_Material for this exercise_:

---

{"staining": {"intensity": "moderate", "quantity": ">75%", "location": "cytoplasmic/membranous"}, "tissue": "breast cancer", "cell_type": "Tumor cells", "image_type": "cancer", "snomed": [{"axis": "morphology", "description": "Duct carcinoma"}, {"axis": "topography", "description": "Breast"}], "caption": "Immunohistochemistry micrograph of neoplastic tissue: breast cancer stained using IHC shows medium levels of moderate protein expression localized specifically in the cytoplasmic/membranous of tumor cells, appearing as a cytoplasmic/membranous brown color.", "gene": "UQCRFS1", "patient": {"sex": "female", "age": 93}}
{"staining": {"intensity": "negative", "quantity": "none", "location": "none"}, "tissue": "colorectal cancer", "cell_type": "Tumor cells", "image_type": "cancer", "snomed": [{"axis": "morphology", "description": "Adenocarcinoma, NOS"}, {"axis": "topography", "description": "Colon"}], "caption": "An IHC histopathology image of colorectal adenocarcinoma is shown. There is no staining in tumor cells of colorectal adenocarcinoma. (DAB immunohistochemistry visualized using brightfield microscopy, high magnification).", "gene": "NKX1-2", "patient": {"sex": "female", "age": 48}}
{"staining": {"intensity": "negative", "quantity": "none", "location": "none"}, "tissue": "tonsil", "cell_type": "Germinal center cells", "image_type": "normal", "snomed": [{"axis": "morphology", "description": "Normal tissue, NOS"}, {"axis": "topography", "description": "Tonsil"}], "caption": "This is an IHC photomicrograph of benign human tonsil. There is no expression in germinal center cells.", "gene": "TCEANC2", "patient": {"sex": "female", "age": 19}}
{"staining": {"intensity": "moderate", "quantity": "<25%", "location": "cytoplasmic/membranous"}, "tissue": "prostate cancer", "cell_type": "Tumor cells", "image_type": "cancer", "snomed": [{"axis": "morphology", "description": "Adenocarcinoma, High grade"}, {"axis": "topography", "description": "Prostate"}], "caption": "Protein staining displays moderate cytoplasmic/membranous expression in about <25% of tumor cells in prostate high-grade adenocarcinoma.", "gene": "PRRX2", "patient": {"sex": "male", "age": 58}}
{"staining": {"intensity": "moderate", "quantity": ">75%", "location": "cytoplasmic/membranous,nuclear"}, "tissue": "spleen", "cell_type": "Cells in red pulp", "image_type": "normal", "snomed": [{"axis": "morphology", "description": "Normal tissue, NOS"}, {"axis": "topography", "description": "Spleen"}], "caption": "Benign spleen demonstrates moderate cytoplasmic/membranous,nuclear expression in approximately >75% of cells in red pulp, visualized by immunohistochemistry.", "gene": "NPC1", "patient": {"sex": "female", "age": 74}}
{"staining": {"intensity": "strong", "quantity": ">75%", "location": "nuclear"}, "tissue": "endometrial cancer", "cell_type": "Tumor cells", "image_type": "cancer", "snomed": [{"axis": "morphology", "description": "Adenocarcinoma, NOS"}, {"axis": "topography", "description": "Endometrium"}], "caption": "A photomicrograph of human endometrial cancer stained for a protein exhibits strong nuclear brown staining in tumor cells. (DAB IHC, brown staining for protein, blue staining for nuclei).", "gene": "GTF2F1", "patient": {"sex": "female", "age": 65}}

---

_Problem details_: Output the records exactly, so that each line matches what was given.

_Expected answer_:
{"staining": {"intensity": "moderate", "quantity": ">75%", "location": "cytoplasmic/membranous"}, "tissue": "breast cancer", "cell_type": "Tumor cells", "image_type": "cancer", "snomed": [{"axis": "morphology", "description": "Duct carcinoma"}, {"axis": "topography", "description": "Breast"}], "caption": "Immunohistochemistry micrograph of neoplastic tissue: breast cancer stained using IHC shows medium levels of moderate protein expression localized specifically in the cytoplasmic/membranous of tumor cells, appearing as a cytoplasmic/membranous brown color.", "gene": "UQCRFS1", "patient": {"sex": "female", "age": 93}}
{"staining": {"intensity": "negative", "quantity": "none", "location": "none"}, "tissue": "colorectal cancer", "cell_type": "Tumor cells", "image_type": "cancer", "snomed": [{"axis": "morphology", "description": "Adenocarcinoma, NOS"}, {"axis": "topography", "description": "Colon"}], "caption": "An IHC histopathology image of colorectal adenocarcinoma is shown. There is no staining in tumor cells of colorectal adenocarcinoma. (DAB immunohistochemistry visualized using brightfield microscopy, high magnification).", "gene": "NKX1-2", "patient": {"sex": "female", "age": 48}}
{"staining": {"intensity": "negative", "quantity": "none", "location": "none"}, "tissue": "tonsil", "cell_type": "Germinal center cells", "image_type": "normal", "snomed": [{"axis": "morphology", "description": "Normal tissue, NOS"}, {"axis": "topography", "description": "Tonsil"}], "caption": "This is an IHC photomicrograph of benign human tonsil. There is no expression in germinal center cells.", "gene": "TCEANC2", "patient": {"sex": "female", "age": 19}}
{"staining": {"intensity": "moderate", "quantity": "<25%", "location": "cytoplasmic/membranous"}, "tissue": "prostate cancer", "cell_type": "Tumor cells", "image_type": "cancer", "snomed": [{"axis": "morphology", "description": "Adenocarcinoma, High grade"}, {"axis": "topography", "description": "Prostate"}], "caption": "Protein staining displays moderate cytoplasmic/membranous expression in about <25% of tumor cells in prostate high-grade adenocarcinoma.", "gene": "PRRX2", "patient": {"sex": "male", "age": 58}}
{"staining": {"intensity": "moderate", "quantity": ">75%", "location": "cytoplasmic/membranous,nuclear"}, "tissue": "spleen", "cell_type": "Cells in red pulp", "image_type": "normal", "snomed": [{"axis": "morphology", "description": "Normal tissue, NOS"}, {"axis": "topography", "description": "Spleen"}], "caption": "Benign spleen demonstrates moderate cytoplasmic/membranous,nuclear expression in approximately >75% of cells in red pulp, visualized by immunohistochemistry.", "gene": "NPC1", "patient": {"sex": "female", "age": 74}}
{"staining": {"intensity": "strong", "quantity": ">75%", "location": "nuclear"}, "tissue": "endometrial cancer", "cell_type": "Tumor cells", "image_type": "cancer", "snomed": [{"axis": "morphology", "description": "Adenocarcinoma, NOS"}, {"axis": "topography", "description": "Endometrium"}], "caption": "A photomicrograph of human endometrial cancer stained for a protein exhibits strong nuclear brown staining in tumor cells. (DAB IHC, brown staining for protein, blue staining for nuclei).", "gene": "GTF2F1", "patient": {"sex": "female", "age": 65}}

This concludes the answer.